Updated with correction
Key players in the cryptocurrency market are leaning toward added regulatory scrutiny to head off potential investor concerns.
Fidelity Digital Assets, launched in late 2018 by Fidelity Investments as the first major firm in institutional asset servicing to offer cryptocurrency custody and trade execution operations, was granted a charter in October from the New York State Department of Financial Services to operate as a limited liability trust company.
Obtaining the charter allows more potential institutional clients to do business with Fidelity Digital Assets, said Tom Jessop, its New York-based president. "We think it's a high bar and a signal to the market that we meet fairly stringent regulatory requirements, and that's important to us," he said. "We want our clients to know not just what we say about our business, but that we are regulated and have certain regulatory obligations that over time we need to maintain."
New York-based Grayscale Investments LLC — which touts itself as the world's largest digital asset manager with $2.6 billion AUM and offers 10 cryptocurrency investment products to institutional and accredited investors, four of which trade publicly and are available to all investors — had a similar thought when it applied for its Grayscale Bitcoin Trust to become a Securities and Exchange Commission reporting company, a designation it officially received on Jan. 21.
Grayscale Bitcoin Trust, the first digital currency investment vehicle to attain the status of an SEC reporting company, will now file quarterly and annual reports as well as audited financial statements such as 10-Qs and 10-Ks.
"We want to be signaling to folks that if you are demonstrating and consistently have a track record of operational excellence and the ability to create products with the appropriate level of disclosure and reporting, that there are very viable ways to work within the existing regulatory frameworks, despite the fact that digital currencies and digital assets are new," said Michael Sonnenshein, managing director of Grayscale in New York.
The process took roughly a year to complete, Mr.

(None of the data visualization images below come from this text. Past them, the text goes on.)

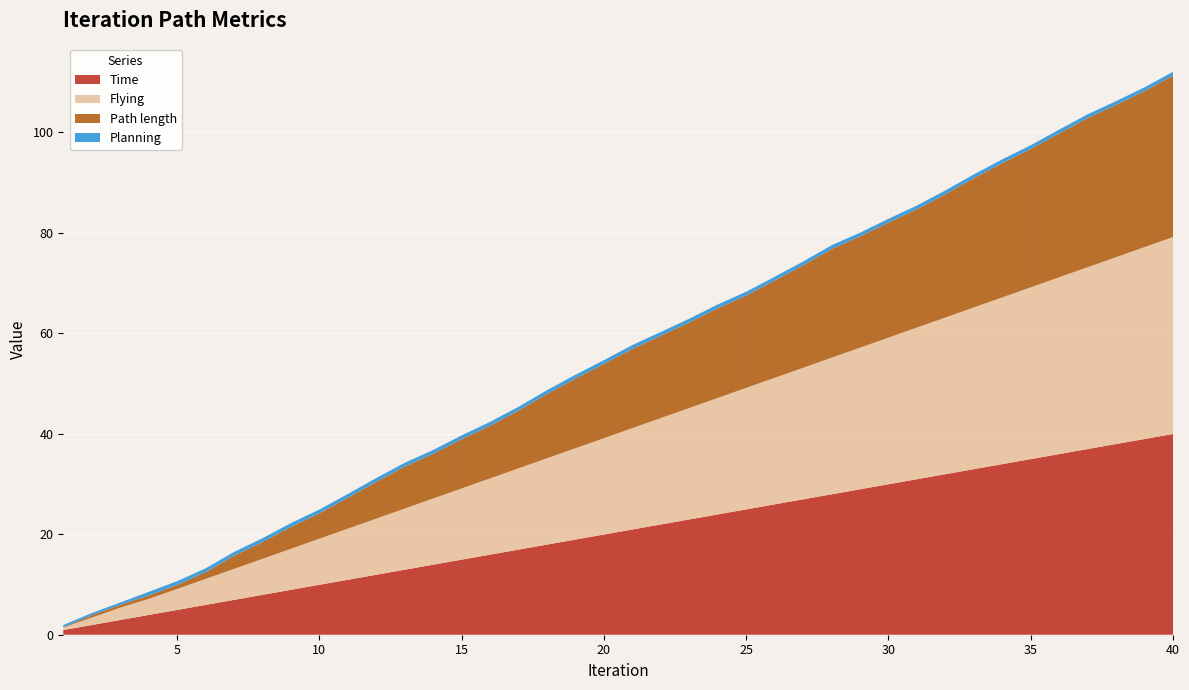

Reading right to left, transcribe all the data shown in this chart.

Path length: 32.1	31.0	30.3	29.7	28.6	27.5	26.7	25.7	24.5	23.5	22.9	22.1	21.6	20.4	19.3	18.4	17.8	17.0	16.4	15.8	14.8	13.9	12.8	11.5	10.5	9.8	8.9	8.4	7.3	6.1	5.0	4.4	3.3	2.6	1.4	0.8	0.7	0.6	0.5	0.1
Planning: 0.8	0.8	0.8	0.8	0.8	0.8	0.8	0.8	0.8	0.8	0.8	0.8	0.8	0.8	0.8	0.8	0.8	0.8	0.8	0.8	0.8	0.8	0.8	0.8	0.8	0.8	0.8	0.8	0.8	0.8	0.8	0.8	0.8	0.8	0.8	0.8	0.7	0.5	0.4	0.4
Flying: 39.2	38.2	37.2	36.2	35.2	34.2	33.2	32.2	31.2	30.2	29.2	28.2	27.2	26.2	25.2	24.2	23.2	22.2	21.2	20.2	19.2	18.2	17.2	16.2	15.2	14.2	13.2	12.2	11.2	10.2	9.2	8.2	7.2	6.2	5.2	4.2	3.2	2.5	1.5	0.5
Time: 39.9	38.9	37.9	36.9	35.9	34.9	33.9	32.9	31.9	30.9	29.9	28.9	27.9	26.9	25.9	24.9	23.9	22.9	21.9	20.9	19.9	18.9	17.9	16.9	15.9	14.9	13.9	12.9	11.9	10.9	9.9	8.9	7.9	6.9	5.9	4.9	3.9	2.9	1.9	0.9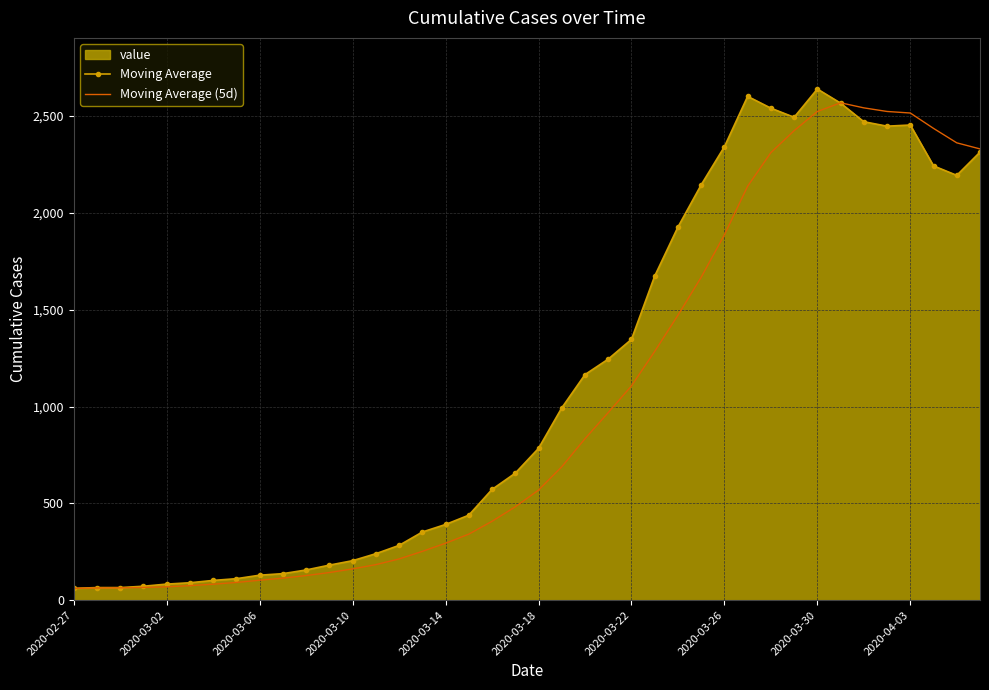

Which series ends up on top after the final intersection of Moving Average (5d) and Moving Average?

Moving Average (5d)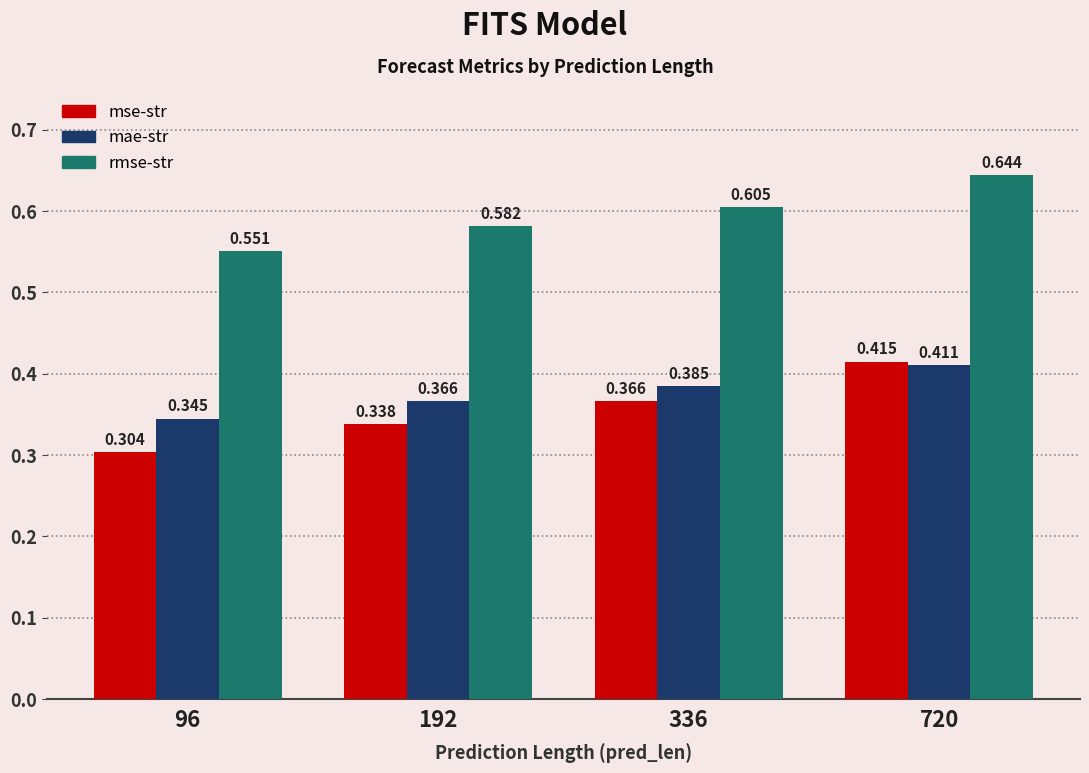

At 192, list the series in order from smallest to largest.

mse-str, mae-str, rmse-str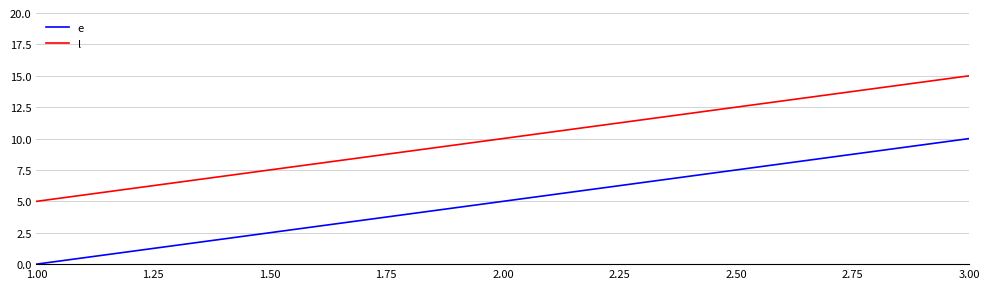

What is the average value of the e series?

5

Sonnenshein said. The voluntary filing became public in November and after some SEC questions were answered, took effect last month.
Grayscale Bitcoin Trust is the firm's largest investment vehicle, with $2.4 billion in assets as of Jan. 17. A more stringent reporting system "is what investors are expecting of a product of this size and scope," Mr. Sonnenshein added.
Craig Salm, director of legal at Grayscale, said many institutional investors are not able to even consider an instrument that isn't reporting to the SEC, so this development should widen the trust's investor base.
"Because many institutional investors do not have the legal or operational wherewithal to hold the assets directly, they must use instruments or third-party custodians for almost everything that they invest in," Mr. Sonnenshein said. "Now that there is a bitcoin product that is SEC reporting and has that (higher) level of disclosure, they may now be able to consider it."
Bitwise Asset Management Inc., a San Francisco cryptoasset manager, like several other digital asset firms has tried to register a bitcoin exchange-traded fund with the SEC but thus far has come up short. In October, the SEC rejected Bitwise's proposal because it did not meet the legal requirements to prevent fraud or market manipulation, the SEC said. To date, no bitcoin ETF has been approved.
Matthew Hougan, vice president and global head of research at Bitwise, said his firm applied for the ETF to access financial advisers in wealth management. Bitwise surveyed roughly 400 advisers before filing the application in early 2019 and found that two-thirds would prefer to buy cryptoassets through an ETF, Mr. Hougan said.
Mr. Hougan said Bitwise is reviewing the SEC response to its application, which it officially withdrew in January, and will reapply "as soon as possible." He declined to provide Bitwise's assets under management.